Carnival Triumph debacle taking toll on cruise industry

The public’s perception of the cruise industry is plummeting like, well, a sinking ship.

The industry’s image has been battered by a series of mishaps, most recently the crisis on the Carnival Triumph, which lost power and was set adrift in the Gulf of Mexico in February.


Surveys by Harris Interactive show that the public’s perception of the quality and their trust in the cruise industry has continued to decline, even months after the Triumph disaster.

The lower scores extends to all the top cruise companies, not just Carnival, the surveys shows.


“These most recent findings, coupled with reports of heavily discounted pricing on Carnival cruises, indicate that the industry as a whole, as well as the Carnival brand specifically, may still be facing rough seas,” said Deana Percassi, vice president of Harris Poll Insights.

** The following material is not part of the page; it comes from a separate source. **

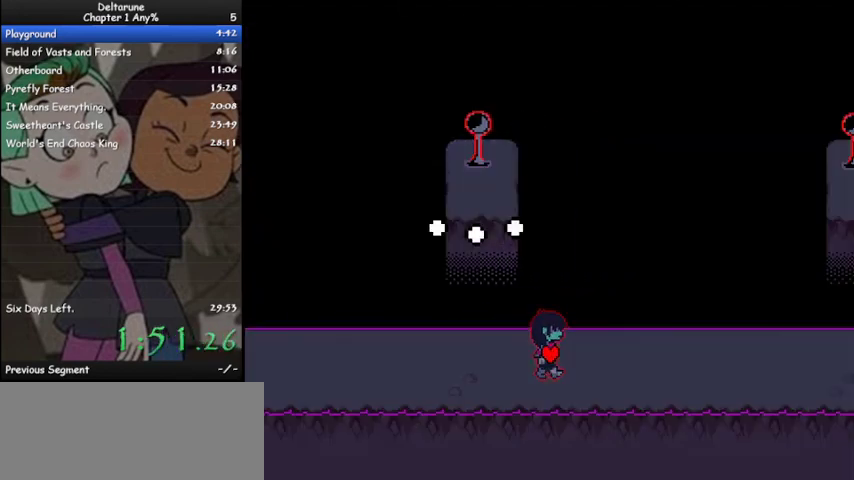
{"keys": ["ctrl", "right", "shift"], "events": []}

Carnival’s quality perception rating has dropped 28% since a survey taken before the Triumph mishap, while the score for all seven of the world’s largest cruise lines dropped an average of 13%, according to the survey.

The public’s trust score for Carnival dropped 26% since before the February crisis, while the average score dropped 12% for all seven of the top cruise lines.

Perhaps the most crucial public rating -- the intent to buy a cruise ticket -- dropped 20% for Carnival and 11% for all seven major cruise lines since before the Triumph debacle, the survey found.


In hopes of repairing its image, Carnival announced plans in April to spend $300 million to add an extra generator in each ship and upgrade fire-suppression systems to prevent the kinds of malfunctions that hobbled the Triumph.